The naive way to do this is:
```
SELECT MAX(id) FROM my_table WHERE created_at < '...'
```

However, this query does not perform optimally; it's performance is unchanged if MAX is replaced with an aggregate like SUM which does not permit short-circuiting.

This less-obvious query does use the desired algorithm and is significantly faster on real use-cases:
```
SELECT id FROM my_table WHERE created_at < '...' ORDER BY id DESC LIMIT 1
```

How to repeat:
The performance difference reproduces reliably for me on large tables (e.g. 2.5MM rows), with the ORDER BY LIMIT 1 variant being ~20x faster than MAX for my use-case.

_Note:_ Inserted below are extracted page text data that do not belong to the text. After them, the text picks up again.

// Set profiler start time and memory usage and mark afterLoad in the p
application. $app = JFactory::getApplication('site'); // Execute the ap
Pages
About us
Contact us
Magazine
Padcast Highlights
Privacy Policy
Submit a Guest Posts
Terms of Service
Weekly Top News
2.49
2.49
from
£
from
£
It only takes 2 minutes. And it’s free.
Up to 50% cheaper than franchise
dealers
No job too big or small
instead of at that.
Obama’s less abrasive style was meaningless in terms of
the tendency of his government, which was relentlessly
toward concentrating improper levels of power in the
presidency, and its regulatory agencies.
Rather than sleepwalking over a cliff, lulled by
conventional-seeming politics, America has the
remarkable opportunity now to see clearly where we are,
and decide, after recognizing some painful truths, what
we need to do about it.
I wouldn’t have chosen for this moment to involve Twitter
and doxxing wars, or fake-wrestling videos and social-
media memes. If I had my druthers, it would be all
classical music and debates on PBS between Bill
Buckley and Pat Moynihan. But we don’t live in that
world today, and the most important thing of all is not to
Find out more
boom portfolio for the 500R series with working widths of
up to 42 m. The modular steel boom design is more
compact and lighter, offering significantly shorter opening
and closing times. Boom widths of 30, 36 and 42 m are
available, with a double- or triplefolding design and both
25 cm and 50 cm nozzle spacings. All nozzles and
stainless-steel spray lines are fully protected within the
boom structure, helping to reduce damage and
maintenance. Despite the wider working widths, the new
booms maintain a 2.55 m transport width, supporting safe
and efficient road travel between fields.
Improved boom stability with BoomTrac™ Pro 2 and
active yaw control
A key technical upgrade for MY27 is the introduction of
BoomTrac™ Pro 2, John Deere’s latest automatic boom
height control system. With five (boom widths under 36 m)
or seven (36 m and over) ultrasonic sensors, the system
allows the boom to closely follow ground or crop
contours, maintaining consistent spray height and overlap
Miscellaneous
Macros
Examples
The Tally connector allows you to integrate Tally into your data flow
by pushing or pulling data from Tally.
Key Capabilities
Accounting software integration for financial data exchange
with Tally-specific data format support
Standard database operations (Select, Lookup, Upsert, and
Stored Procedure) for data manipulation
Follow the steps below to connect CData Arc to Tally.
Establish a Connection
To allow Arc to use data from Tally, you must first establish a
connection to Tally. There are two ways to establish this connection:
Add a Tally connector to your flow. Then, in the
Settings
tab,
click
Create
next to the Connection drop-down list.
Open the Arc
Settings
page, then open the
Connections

Here's a self-contained reproduction:
```
drop table temp_numbers;
    create table temp_numbers as (
		select 1 as n union all select 2 union all select 3 union all select 4 union all select 5
        union all select 6 as n union all select 7 union all select 8 union all select 9 union all select 10);
    
    drop temporary table temp_repro;
    create temporary table temp_repro (
		id bigint unsigned not null auto_increment primary key, 
        n bigint not null,
        n2 bigint not null,
        n3 bigint not null,
        rand double not null);
        
    insert into temp_repro (n, n2, n3, rand)
    select n.n, n2.n, n3.n, rand()
    from temp_numbers n
    cross join temp_numbers n2
    cross join temp_numbers n3
    cross join temp_numbers n4
    cross join temp_numbers n5
    cross join temp_numbers n6;
    
    select max(id) from temp_repro where rand < .01; -- reliably ~.25s
    select id from temp_repro where rand < .01 order by id desc limit 1; -- reliably <= 0.016s
```

Suggested fix:
It would be great if the optimizer could recognize the common case of a MAX query on a primary key (or indexed column) and apply the same fast plan. This generalizes to MIN selects as well, but the desired scan direction should be reversed.

I don't know much about the engine internals, but perhaps simply recognizing the pattern `SELECT MIN/MAX(<expr>) FROM <table> WHERE <condition>` and, where <expr> is indexed, transforming to `SELECT <expr> FROM <table> WHERE <condition> ORDER BY <expr> [DESC] LIMIT 1` would suffice.
[11 Dec 8:27] Knut Anders Hatlen
Thanks for this feature request for the optimizer.

One thing to note is that for MIN(x), the suggested transformation is valid only if x is a non-nullable column, as ORDER BY x ASC would give you the rows with NULL in x first, and MIN is supposed to ignore NULL values according to the SQL standard, if I remember correctly.